Seele des Waldes getroffen
Einmal sei er im Wald auf wenigen Metern Entfernung einer Gämse begegnet, erzählt der Künstler. Sie habe ihn lange neugierig angeschaut, sich um ihn herum bewegt, Abstand gehalten, aber keine Scheu gezeigt. «Ich habe in der Gämse die Seele des Waldes getroffen», erklärt OtGO voller Überzeugung und schiebt dann lachend noch eine «Gämsehaut», die ihn überkommen habe, in den Satz.

Seine tiefe Empfindsamkeit für die Natur, sein Spürsinn gegenüber Lebewesen jeglicher Art prägen auch seine Bilder, die in tiefer, stundenlanger Versunkenheit aus seinem Bauchgefühl heraus entstehen. Pinselstrich für Pinselstrich einmal gemalt und gesetzt entsteht ein unglaubliches Dickicht aus menschlichen Figuren, tierischen Körpern, filigranen Mustern, die in Form und Farbe von Weitem betrachtet, eine innere Dynamik zeigen – wie sie sich geradezu herdenhaft in Wellen über die Leinwand zu bewegen scheinen.
«Wenn ich etwas Neues schaffe, höre ich auf zu denken», sagt OtGO.
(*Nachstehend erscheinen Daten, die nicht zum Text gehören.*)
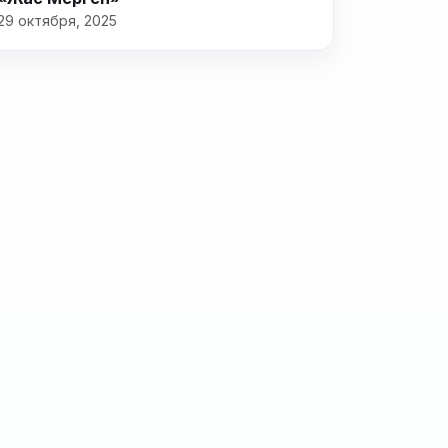
29 октября, 2025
Er suche nichts, vielmehr würden die Farben auf ihn warten, ihm keine Chance lassen und ihren Weg Strich für Strich auf die Leinwand finden. «Buddhistische Grundform des Malens», nennt er es. Es stehe kein Plan hinter seinem Malen, erst wenn sich sein Bauchgefühl abschwäche, wie ein innerer Wurm, der sich nicht mehr rühre – erst dann sei ein Bild fertig. Das könne bei manchen Werken sogar über Jahre gehen. In seinem Berliner Atelier gebe es solche Bilder.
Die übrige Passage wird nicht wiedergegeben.